Now, our team is alive and well in our last outreach destination in Asia: Cambodia. Our first week is being spent in the capital, Phnom Penh, and our final weeks will be within Battambang. So far, so good. I'd like to share something from our last week though in Thailand. You see, we went to a refugee camp. I’m in no sense suitable to write and inform about what life is like in this camp. I’m no historian, and the small pieces of information I know about refugees and migrants has been gathered over the last few months. I’m learning though, alongside my teammates, about the effects displacement has on an individual, on their future, on people-groups and, consequently, on countries. To not write about some of the things we’ve been shown on our travels feels like I’m silencing something that could do with being spoken about. And so, again I’ll begin… 1 - Mountainside Rooftops

We went to a refugee camp. I’ve never been to a camp before, nor had I cared to adjust my clique expectation that all camps are dusty tents clustered together as far as the eye can see. Not Mae La. On the Thai/Myanmar border north of Mae Sot/’Little Burma’ is Mae La, the largest of seven border refugee camps, stretching 3km long. It is the home of around 50,000 refugees, over 90% of whom are Karen, one of Myanmar’s largest ethnic minorities. The Karen people, like other ethnic groups of Myanmar, have endured decades of civil war and attack from the military of their own country. In what some refer to ethnic cleansing or genocide, we have heard stories of Karen people having their villages raided by soldiers, land mines being implanted, livestock being shot, war crimes such as rape and Karen people being confiscated by the Myanmar army to work as soldier’s porters or to walk before them in land mine zones. For some it was as simple as this: to keep their life meant to leave their country. This is where Mae La comes in. Mae La is beautiful. Closely packed wooden huts huddle and cling to rolling jungle hills and a striking cliff face. Mud paths weave their way through the crowded settlements as barbed wire frames Mae La into its boundaries. The refugees within Mae La hold UN refugee status and are permitted to live in Thailand only within the camp. Whilst security hasn’t always been as strict as it is now regarding entering and leaving the camp, refugees who choose to leave Mae La to live or work elsewhere face the constant threat of being caught by police officials. The consequence of such an instance can vary from paying a small or large bribery fee, being put in prison or being deported back to Myanmar. Though there is official and basic care provided for the refugees in Mae La camp, in terms of food and education, there is an overriding sense of hopelessness and boredom within the confined communities from being stuck in one place.

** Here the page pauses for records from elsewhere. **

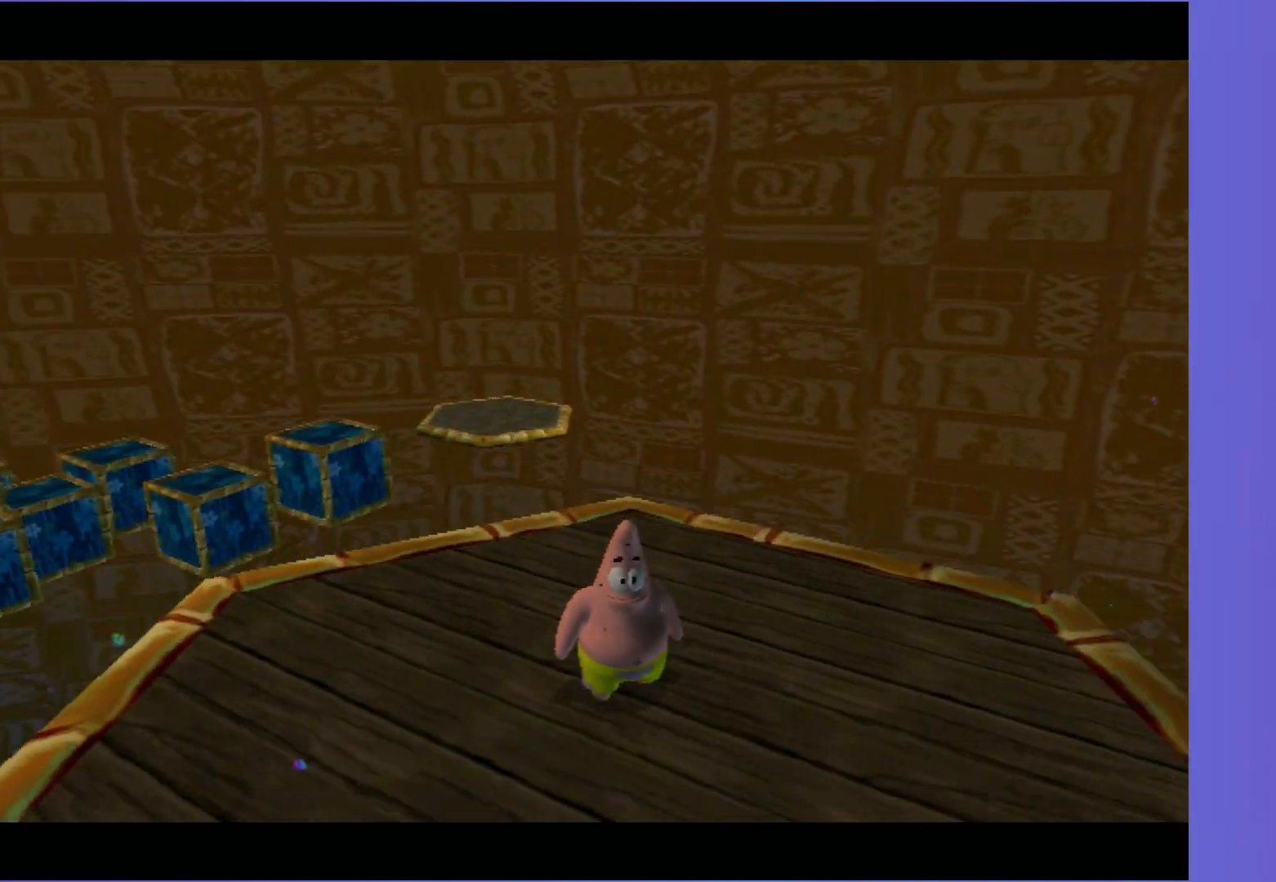
{"buttons": [], "left_stick": "up", "right_stick": "center", "events": []}
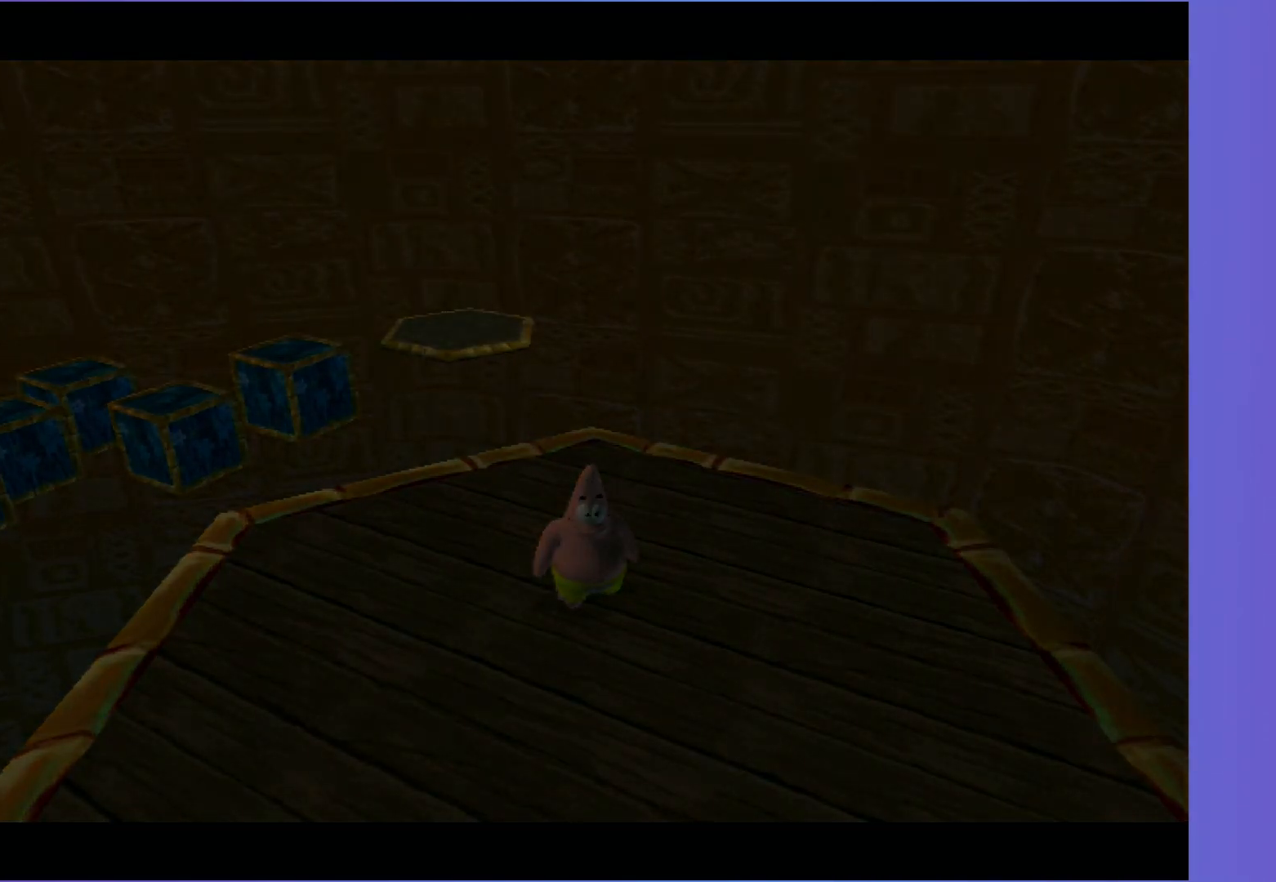
{"buttons": [], "left_stick": "up", "right_stick": "center", "events": []}
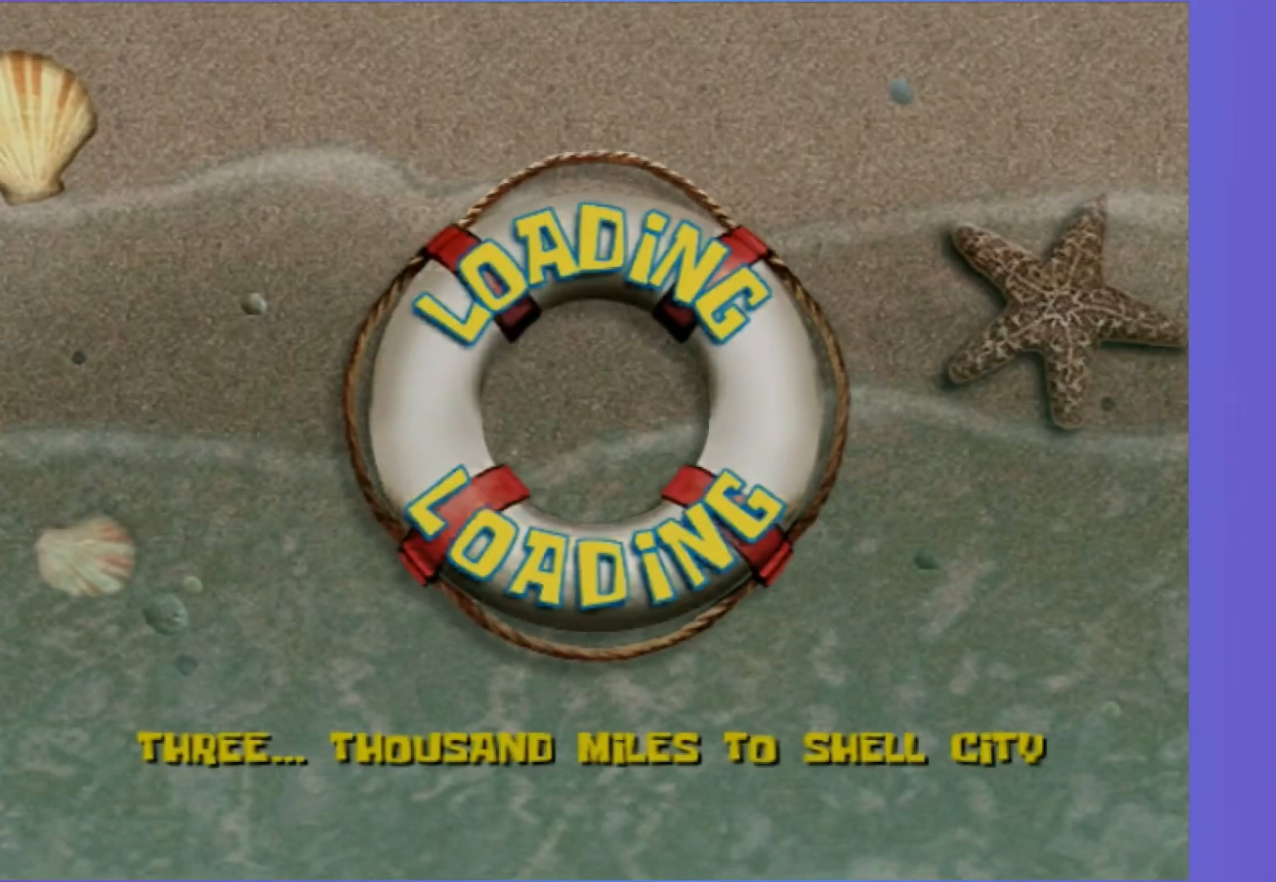
{"buttons": [], "left_stick": "up", "right_stick": "center", "events": []}
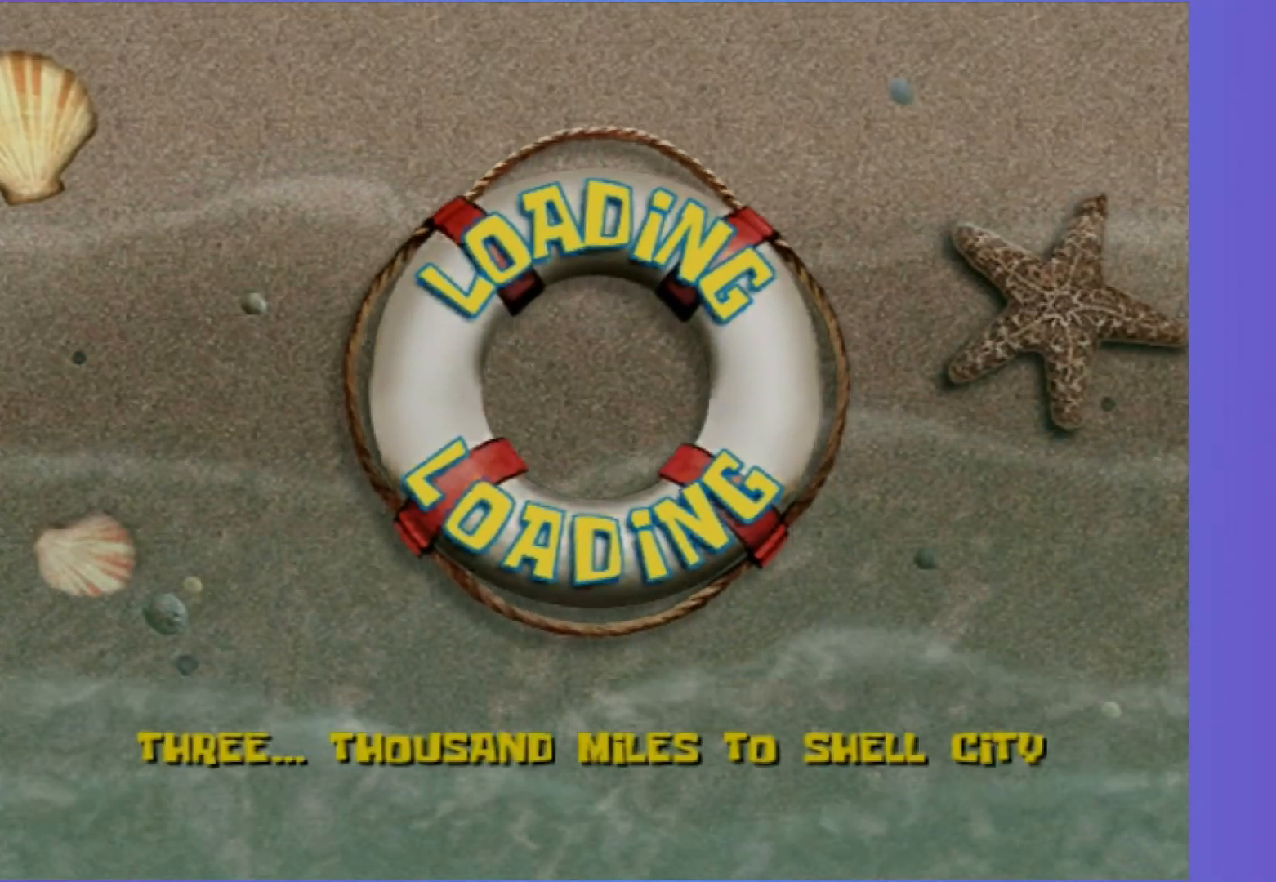
{"buttons": [], "left_stick": "up", "right_stick": "center", "events": []}
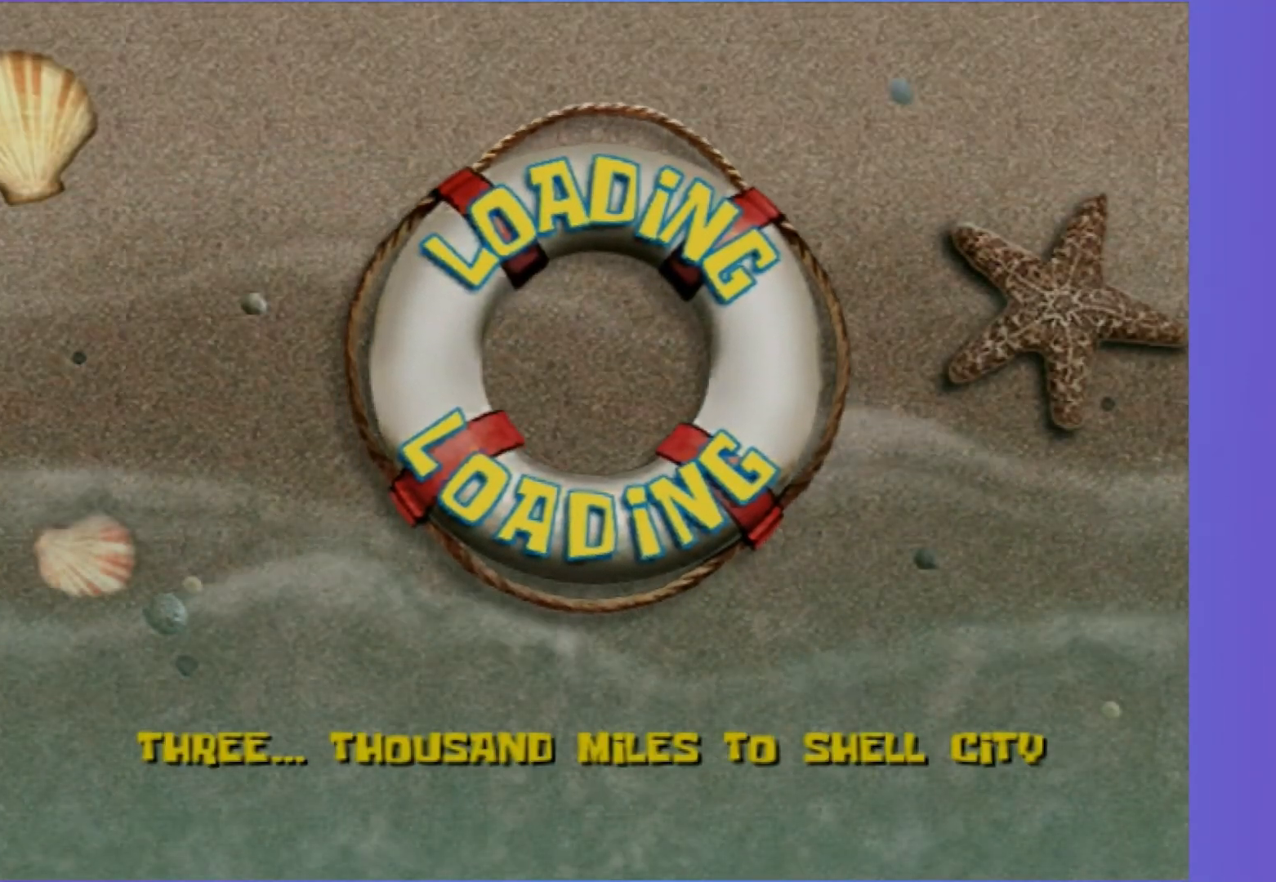
{"buttons": [], "left_stick": "up", "right_stick": "center", "events": []}
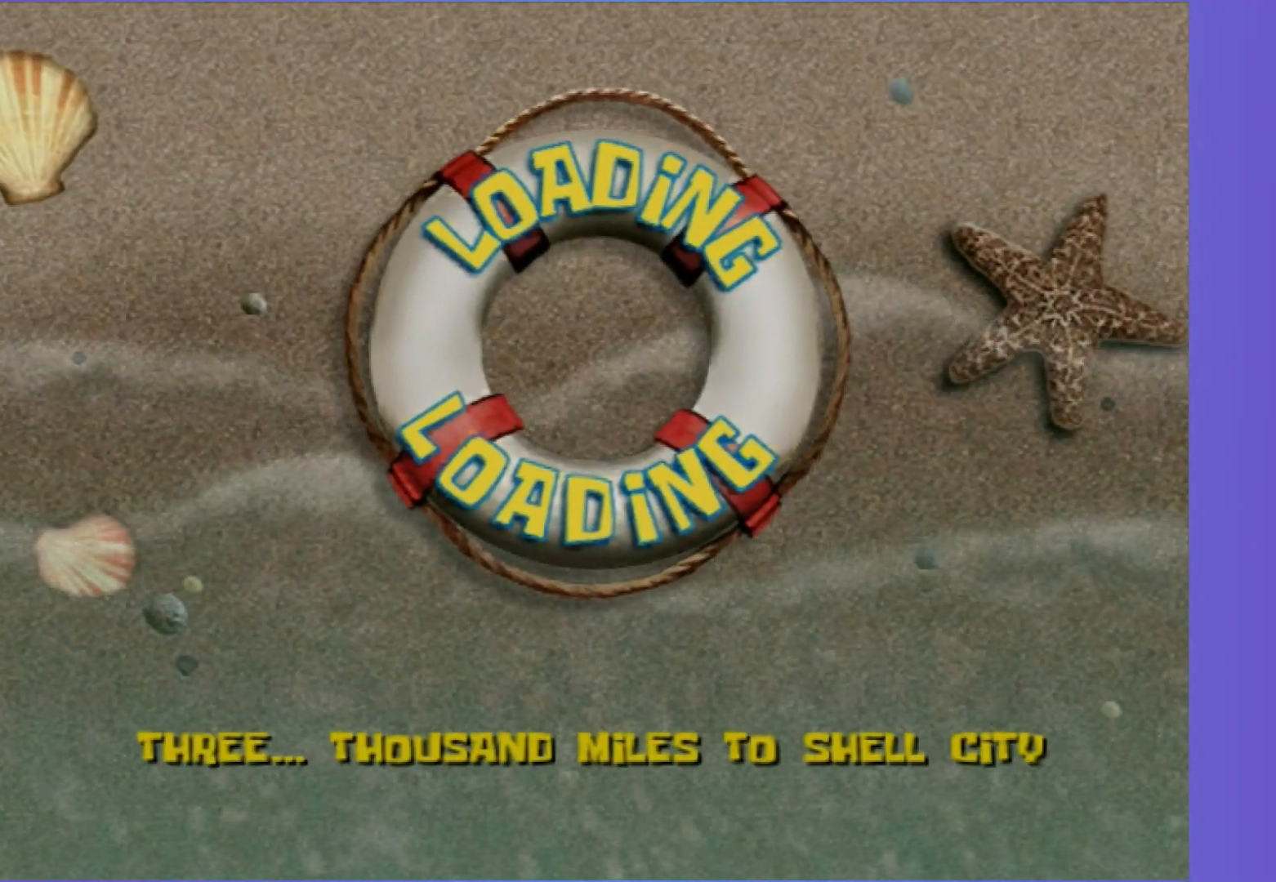
{"buttons": [], "left_stick": "up", "right_stick": "center", "events": []}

7 - Girl Starring Behind Barbed Wire

A Mae Sot NGO worker shared insight with us on the contrasting experiences of Myanmar’s official refugees and its illegal migrants, both living within Thailand. Whereas Mae La receives official care and food rations, the migrant communities (living outside of refugee camps) have to fend for themselves and make an effort to survive. The people of Mae La generally lack the drive and incentive to grow in what they’re doing because there isn’t an outlet for being industrious. We were told that between the refugee children in Mae La and migrant children in Mae Sot there are differences in perspectives on life, one has been given more and one has been given less, but in both cases there is poverty. Whilst there is hopelessness in Mae La, there is fear and direct conflict in some of the less protected migrant communities. In both cases you have people where they aren’t supposed to be, people who are displaced. One has a piece of paper saying, ‘I’m allowed to live in this area surrounded by bamboo and a barbed wire fence’, and another lives hoping on a daily basis that they won’t be arrested or taken advantage of.

5 - Barbed Wire Washing Line

In hearing from refugees and ministries that work alongside the Burmese people, it is clear that the fragile and volatile state of Myanmar makes the country impossible for many to live in. The sad component of the stories we hear is that life on the Thai side of the border bears its own share of injustice, threat and fear. Some of the realities for migrants who illegally enter Thailand are: hard, gruelling and dangerous labour for little pay, succumbing to corruption and bribery if caught by police officials, no access to education or healthcare and no freedom to travel outside of Thailand. Despite the hardship of life as a Burmese migrant or refugee in Thailand, every person I’ve asked has shared that they don’t regret coming; they don’t doubt the necessity of the decision that they made.